Bagaimanapun juga. restoran dengan slogan “great burgers and rude service” ini memiliki aturan dalam pelayanannya, yaitu tidak boleh melontarkan kalimat ataupun perlakuan yang rasis, mengejek fisik atau tubuh (body shaming), seksis, homofobik, dan ableist (mendiskriminasi orang dengan disabilitas). Namun, para ‘Karens’ atau pelayan diperbolehkan untuk meledek pengunjung dengan kata-kata kasar. Hal ini membuat batasan antara perlakuan yang diperbolehkan dan yang dilarang menjadi kabur.
Dengan begitu, jika persona yang akan dibawa oleh Karen’s Diner Indonesia sama dengan versi aslinya di Australia, pelayan dapat berkata kasar dan melempar menu ke meja, bahkan membuangnya ke lantai, apakah dibukanya Karen’s Diner di Indonesia merupakan keputusan yang tepat?
ADVERTISEMENT
Dibuka untuk umum, pengunjung Karen’s Diner tentu berasal dari berbagai usia. Banyak orang, terutama para orang tua yang cenderung jarang update mengenai hal-hal yang viral di media sosial, terutama jika berkaitan dengan hal-hal yang ramai di kalangan generasi Z. Dengan demikian, jika beberapa orang tertentu mengunjungi Karen’s Diner tanpa mengetahui konsep atau gimik yang menjadi branding restoran tersebut, Karen’s Diner memiliki efek “pisau bermata dua” yang dapat merugikan restoran.
Selain itu, kita semua tahu bahwa sejak awal Karen’s Diner dikenal oleh warganet yang aktif di media sosial—disebabkan oleh gimik yang ditawarkan. Dengan dibukanya restoran unik ini di Indonesia setelah booming di TikTok, bisa saja banyak orang yang mengunjungi Karen’s Diner untuk membuat konten semata. Akhirnya, akan ada titik di mana nama Karen’s Diner menjadi redup dan kehilangan daya tariknya. Ketika sudah banyak orang yang mendokumentasikan pengalaman mengunjungi Karen’s Diner, rasa penasaran masyarakat akan menurun bahkan hilang. Dengan demikian, pondasi branding yang dimiliki Karen’s Diner kuat untuk saat ini, tetapi lemah untuk jangka waktu panjang.
ADVERTISEMENT
Untuk memperkuat ketahanan nama Karen’s Diner di Indonesia, maka Karen’s Diner dapat mempertimbangkan untuk tidak seratus persen mengimitasi konsep yang dibawa oleh Karen’s Diner Australia dan beberapa negara Barat yang juga sudah ada Karen’s Diner. Salah satu caranya adalah dengan memperjelas aturan untuk para pelayan, misalnya aturan dilarang untuk melontarkan ucapan yang mengandung unsur SARA memiliki arti bahwa pelayan tidak boleh mengejek pelanggan sama sekali termasuk dari unsur fisik yang bisa mengarah ke indikasi diskriminasi SARA.

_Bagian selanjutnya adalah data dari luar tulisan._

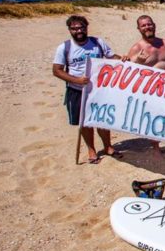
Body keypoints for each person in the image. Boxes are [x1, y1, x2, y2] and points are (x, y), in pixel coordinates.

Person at [52, 15, 123, 164]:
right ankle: (91, 150)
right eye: (75, 28)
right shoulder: (64, 48)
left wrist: (121, 59)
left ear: (86, 27)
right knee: (84, 122)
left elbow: (111, 56)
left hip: (98, 89)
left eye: (81, 27)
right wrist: (76, 80)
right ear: (70, 30)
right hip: (77, 90)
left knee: (102, 119)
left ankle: (108, 147)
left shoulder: (97, 43)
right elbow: (57, 70)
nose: (78, 30)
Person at [126, 15, 165, 158]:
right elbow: (128, 72)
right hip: (149, 90)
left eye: (149, 24)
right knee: (152, 118)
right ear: (139, 29)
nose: (147, 27)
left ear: (154, 25)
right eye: (144, 25)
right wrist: (138, 62)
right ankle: (156, 147)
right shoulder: (137, 48)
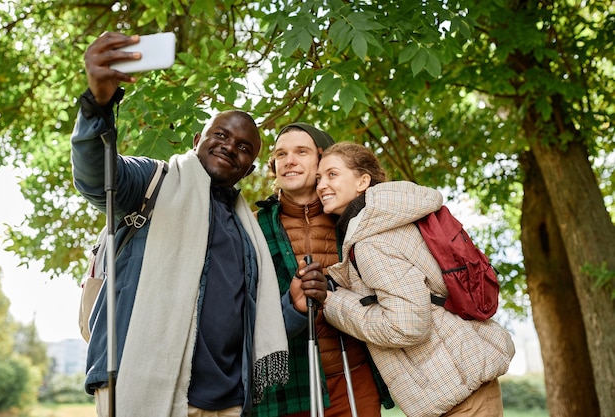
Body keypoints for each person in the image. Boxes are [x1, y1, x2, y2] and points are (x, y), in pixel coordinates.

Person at [71, 32, 327, 417]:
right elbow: (96, 177)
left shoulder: (247, 230)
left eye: (244, 148)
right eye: (220, 135)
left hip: (224, 401)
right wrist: (98, 105)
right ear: (197, 140)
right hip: (139, 384)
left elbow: (250, 323)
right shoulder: (152, 181)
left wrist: (292, 307)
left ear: (250, 167)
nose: (230, 147)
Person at [316, 142, 516, 417]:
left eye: (332, 174)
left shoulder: (371, 240)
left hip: (457, 393)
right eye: (318, 178)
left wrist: (335, 304)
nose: (321, 185)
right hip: (463, 377)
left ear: (363, 181)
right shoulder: (393, 218)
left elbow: (407, 325)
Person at [254, 125, 392, 417]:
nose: (289, 160)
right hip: (287, 384)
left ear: (322, 161)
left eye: (301, 152)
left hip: (352, 375)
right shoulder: (252, 227)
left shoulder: (355, 219)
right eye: (281, 154)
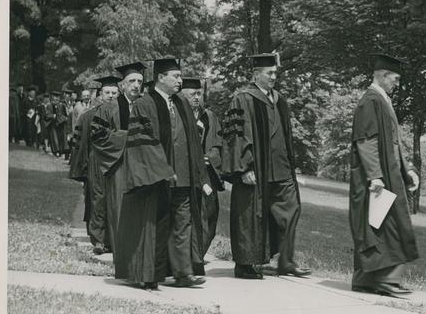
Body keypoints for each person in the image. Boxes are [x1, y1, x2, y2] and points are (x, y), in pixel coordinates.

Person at [115, 57, 210, 290]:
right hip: (156, 178)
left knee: (183, 224)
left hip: (184, 178)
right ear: (160, 78)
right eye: (175, 76)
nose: (180, 80)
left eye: (179, 76)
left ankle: (183, 273)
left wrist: (200, 175)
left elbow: (193, 144)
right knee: (155, 225)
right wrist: (163, 170)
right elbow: (143, 141)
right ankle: (150, 273)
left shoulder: (182, 104)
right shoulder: (145, 104)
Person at [222, 53, 311, 280]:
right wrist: (243, 168)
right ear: (255, 74)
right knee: (251, 214)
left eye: (275, 72)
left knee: (291, 210)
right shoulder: (243, 99)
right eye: (269, 73)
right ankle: (245, 264)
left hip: (281, 169)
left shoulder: (279, 99)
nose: (274, 76)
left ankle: (286, 261)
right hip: (256, 169)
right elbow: (236, 136)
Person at [349, 54, 420, 296]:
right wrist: (375, 176)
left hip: (388, 173)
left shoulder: (383, 100)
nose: (397, 84)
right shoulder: (370, 100)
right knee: (381, 227)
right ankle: (384, 280)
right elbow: (365, 141)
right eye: (395, 78)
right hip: (376, 177)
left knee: (381, 225)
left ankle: (366, 280)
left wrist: (408, 168)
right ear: (383, 75)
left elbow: (394, 142)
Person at [91, 62, 145, 256]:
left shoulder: (147, 106)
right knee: (118, 206)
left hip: (142, 165)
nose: (136, 85)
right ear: (122, 85)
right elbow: (98, 136)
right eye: (132, 81)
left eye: (139, 81)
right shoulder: (109, 108)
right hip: (118, 164)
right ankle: (119, 248)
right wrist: (127, 136)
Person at [70, 77, 120, 254]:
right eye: (107, 92)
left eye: (114, 93)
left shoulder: (123, 113)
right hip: (96, 163)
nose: (111, 96)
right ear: (100, 95)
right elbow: (79, 144)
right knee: (97, 200)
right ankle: (98, 240)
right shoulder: (87, 116)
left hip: (116, 164)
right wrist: (82, 168)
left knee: (115, 201)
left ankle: (113, 240)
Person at [181, 77, 224, 254]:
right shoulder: (177, 115)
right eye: (192, 94)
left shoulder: (210, 117)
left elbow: (218, 144)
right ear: (182, 96)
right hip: (186, 173)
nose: (196, 97)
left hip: (207, 174)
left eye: (199, 93)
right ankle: (190, 256)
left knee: (210, 214)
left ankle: (198, 253)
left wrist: (210, 157)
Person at [48, 91, 69, 157]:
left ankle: (60, 151)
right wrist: (52, 116)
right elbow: (46, 115)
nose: (55, 101)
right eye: (54, 99)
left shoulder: (62, 106)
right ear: (52, 99)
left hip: (60, 125)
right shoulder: (49, 105)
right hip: (53, 124)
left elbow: (65, 115)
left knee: (60, 138)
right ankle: (55, 151)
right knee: (54, 138)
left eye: (57, 99)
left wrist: (64, 118)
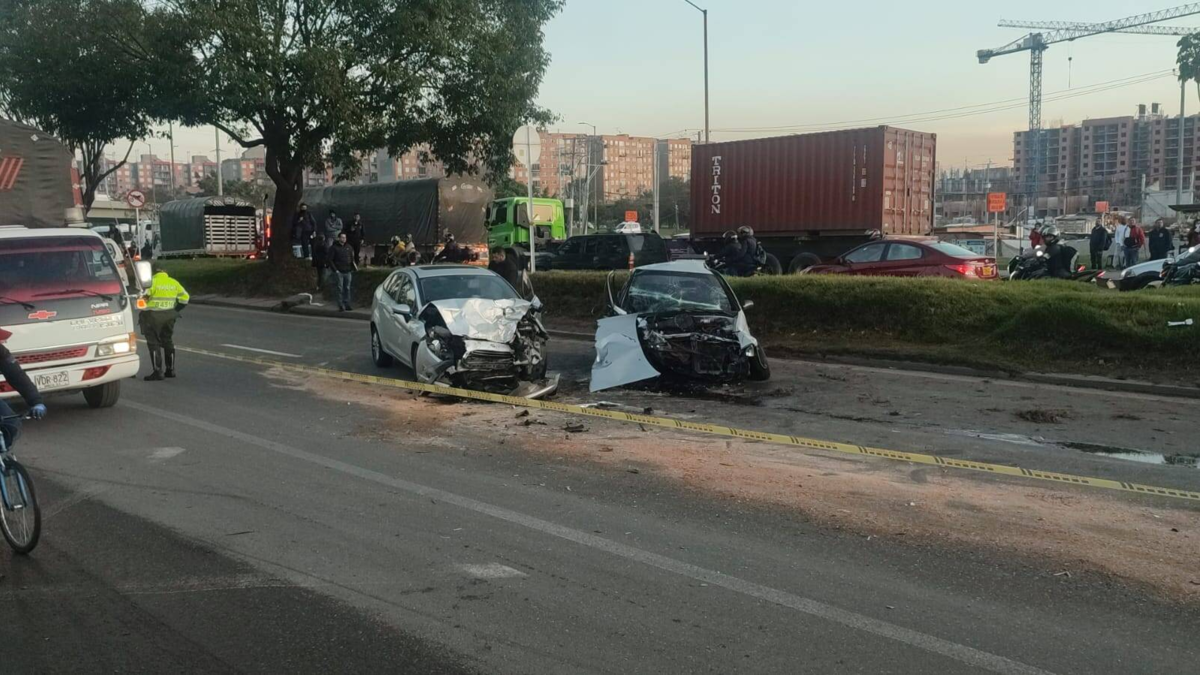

Selain itu, Karen’s Diner juga dapat berinovasi dengan memberikan banyak opsi pelayanan yang berbeda pada setiap kunjungan. Contohnya, pada setiap kunjungan, pengunjung tidak mengetahui pelayan jenis apa yang akan ia dapatkan. Misalnya, ada “Grumpy Karen” yang selalu kesal dan marah dengan setiap pertanyaan pengunjung, ada “Silent Karen” yang tidak menjawab dengan jelas ketika pengunjung bertanya, ada “Gaslighting Karen” yang berusaha meyakini pengunjung untuk memilih menu lain yang bukan menu pilihan pengunjung tersebut, dan sebagainya.
ADVERTISEMENT
Dengan begitu, meskipun sudah mengetahui jenis pelayanan yang akan dialami di Karen’s Diner dari video-video yang dipublikasikan orang lain, banyak orang yang masih mau berkunjung untuk mengetahui jenis ‘Karen’ yang akan melayani mereka. Bagaimanapun juga, gimik sebagai branding restoran dapat menjadi keuntungan dari sebuah usaha, tetapi tentu saja dengan banyak pertimbangan dan penyesuaian.